Le Camp du Lion se réjouissait de voir les plaines grouiller de nouveau de vie et commentait l’apparition de chaque espèce, celles, surtout, qui se trouvaient bien des températures les plus basses. C’étaient celles-là qui contribuaient le plus à la survie des Mamutoï. La vue d’un énorme rhinocéros, aux réactions imprévisibles, avec ses deux cornes, la première plus longue que l’autre, et ses deux couches de fourrure rougeâtre, celle du dessous duveteuse, celle du dessus formée de longs poils, amenait toujours des exclamations émerveillées.

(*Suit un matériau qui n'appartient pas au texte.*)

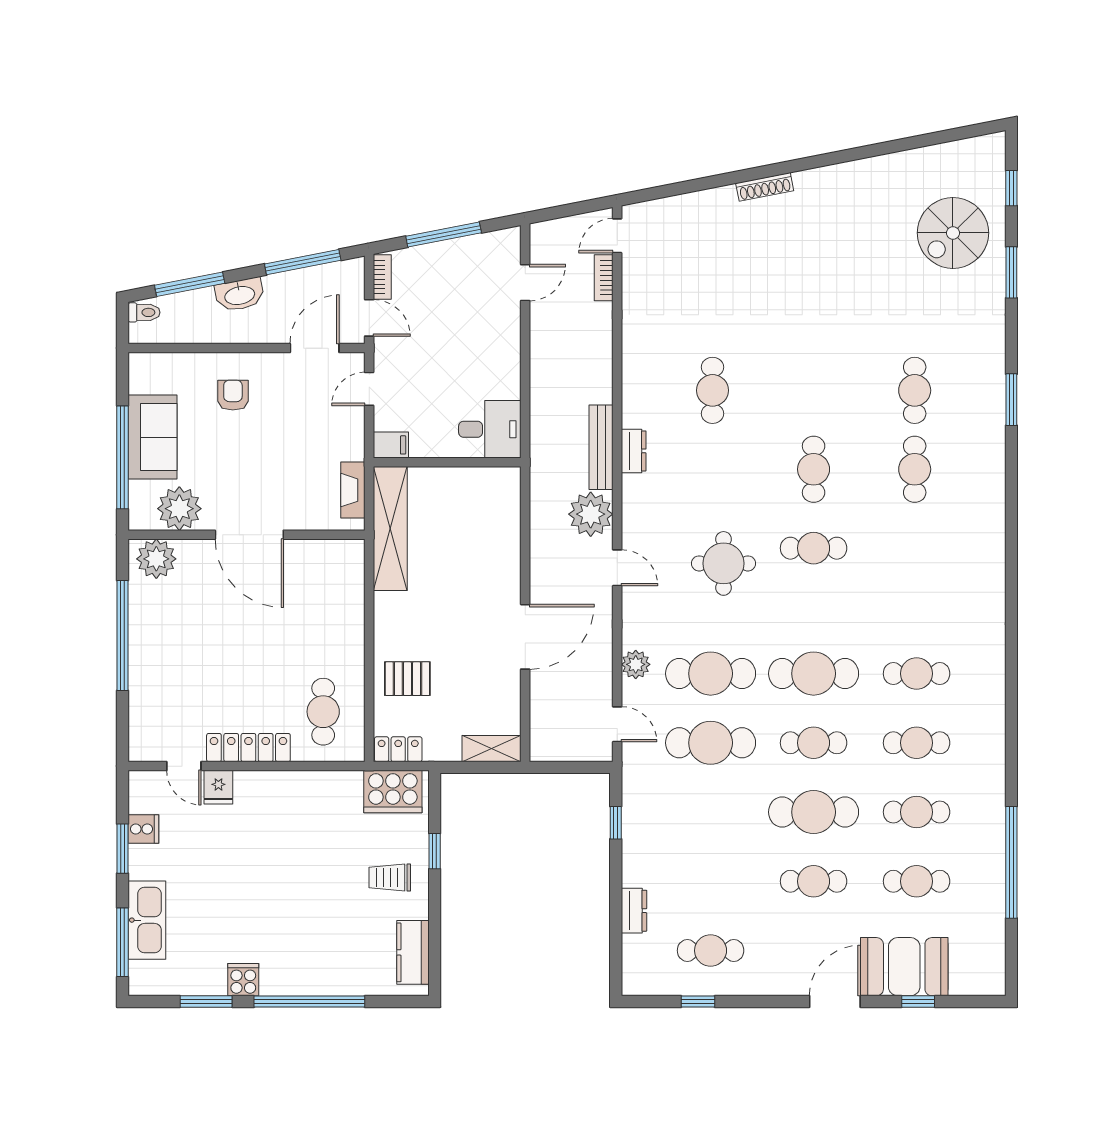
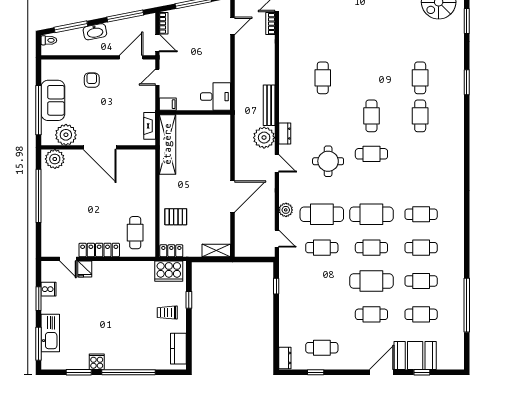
dresser: (634, 451) -> (285, 134), moved
cafe table: (711, 743) -> (322, 248), width x0.73, depth x0.74
dresser: (634, 911) -> (285, 358), moved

Rien, toutefois, ne soulevait autant d’agitation parmi les Mamutoï que la vue des mammouths. Quand approchait la date coutumière de leur passage, il y avait toujours quelqu’un du Camp du Lion pour les guetter. Sauf de loin, Ayla n’avait pas vu de mammouths depuis le temps où elle vivait avec le Clan, et elle fut aussi excitée que les autres quand Danug, un après-midi, descendit la pente à toute allure en criant :
— Les mammouths ! Les mammouths !
Elle fut parmi les premiers qui se précipitèrent pour les voir. Talut, qui portait souvent Rydag à califourchon sur ses épaules, se trouvait sur la steppe avec Danug. Ayla remarqua que Nezzie, l’enfant sur sa hanche, peinait derrière les autres. Elle allait retourner en arrière pour l’aider lorsqu’elle vit Jondalar prendre Rydag et le percher sur ses propres épaules. Nezzie et l’enfant lui sourirent. Ayla, elle aussi, sans qu’il la vît. Le sourire ne s’était pas encore effacé de son visage quand elle se tourna vers Ranec qui avait pris le pas de course pour la rattraper. Ce tendre, ce merveilleux sourire éveilla en lui une chaleur intense et l’ardent désir qu’elle fût déjà à lui. Elle ne put s’empêcher de répondre à l’amour qui brillait dans les yeux sombres. Elle garda son sourire aux lèvres.